YOUR ASSIGNMENT ▸ Rewrite the photo captions, everything from "Right: Arbitrary terror, routine" down to "Mauthausen’s roll-call yard.", with "grueling" changed to "exhausting".

PASSAGE TO READ ▸
■ ■ ■ ■
Left: Himmler (right of center) visited Mauthausen-Gusen in 1942 and is shown in this photo visiting the granite quarry. The granite mined in the quarry had previously been used to pave the streets of Vienna, but the Nazi authorities envisioned a complete reconstruction of major German towns in accordance with plans of Albert Speer and other architects of Nazi architecture, for which large quantities of granite were needed.
Right: Arbitrary terror, routine violence, and grueling physical exercise were some of the methods of wearing down camp inmates. Here a group of young prisoners is forced to play leapfrog in Mauthausen’s roll-call yard.
Left: “Death’s Head Units” provided guards for concentration and death camps. They were known for their brutal and inhumane tactics, a result of their doctrine of “no pity.” Even when camps were not dedicated death camps, they took a heavy toll on inmate lives (extermination through labor). The Nazi camp system expanded greatly after the invasion of the Soviet Union in 1941, when large numbers of Soviet soldiers were captured. This undated photo shows skeletonized Soviet POWs (most probably Soviet officers) standing before a barracks in Mauthausen. Most Soviet POWs were kept in huts separated from the rest of the camp and were a major part of the first groups to be exterminated in the newly built Mauthausen gas chamber in early 1942.
Right: Emaciated survivors of the Mauthausen-Gusen concentration camp shortly after their liberation, June 1945. The estimated total death toll in the four main camps of Mauthausen-Gusen ranges from 55,000 to 60,000. Inmate deaths in the subcamps may have reached 240,000.
■ ■ ■ ■
PROVIDED DATA ▸

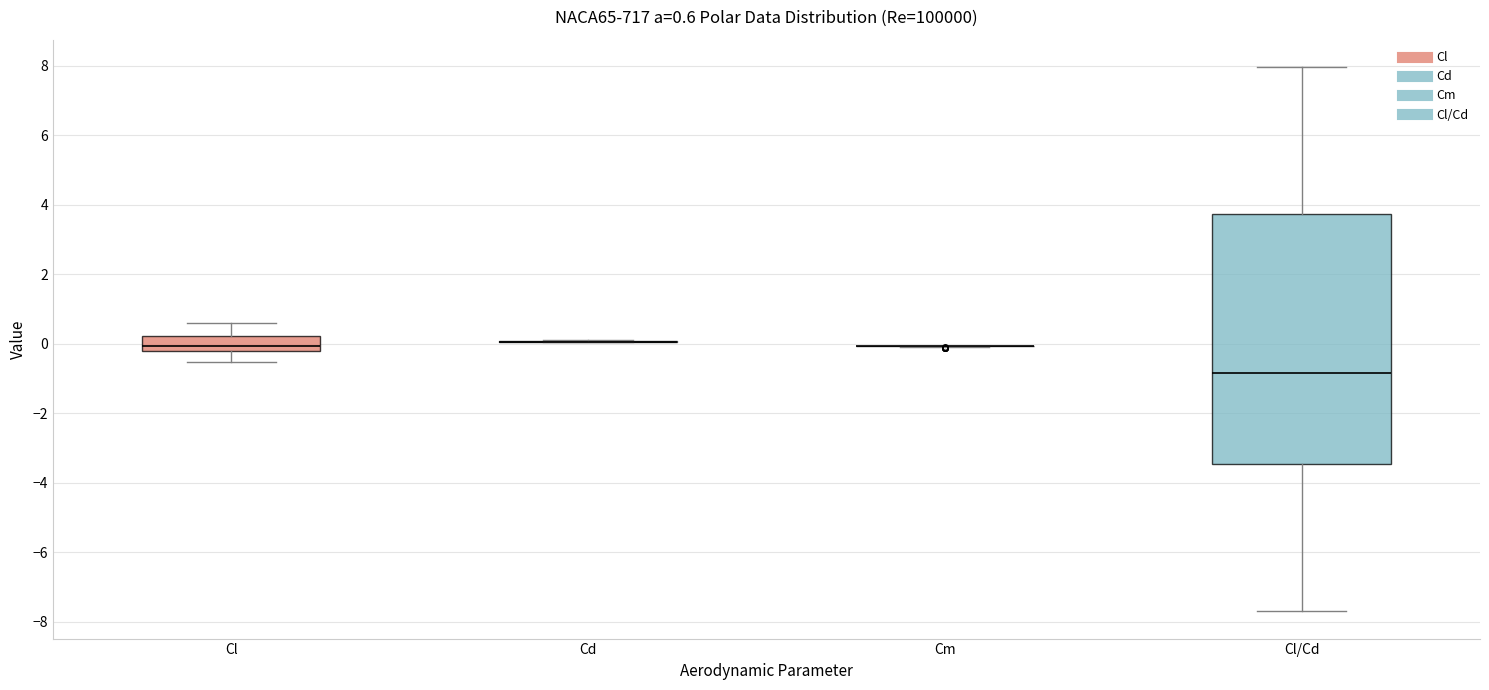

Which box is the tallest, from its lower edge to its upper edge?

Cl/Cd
■ ■ ■ ■
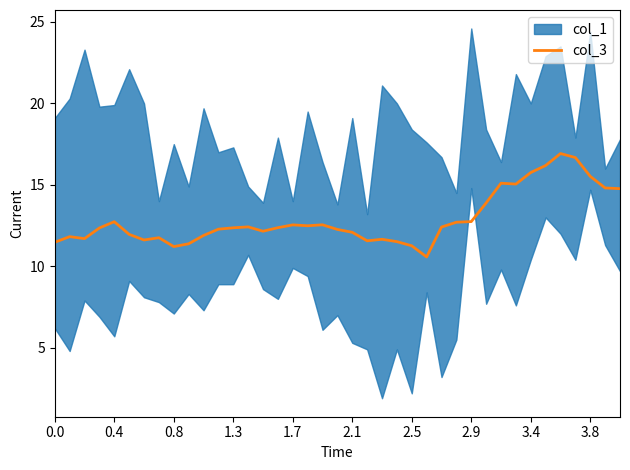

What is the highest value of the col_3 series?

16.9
■ ■ ■ ■
SOLUTION FOR THIS TASK ▸
Right: Arbitrary terror, routine violence, and exhausting physical exercise were some of the methods of wearing down camp inmates. Here a group of young prisoners is forced to play leapfrog in Mauthausen’s roll-call yard.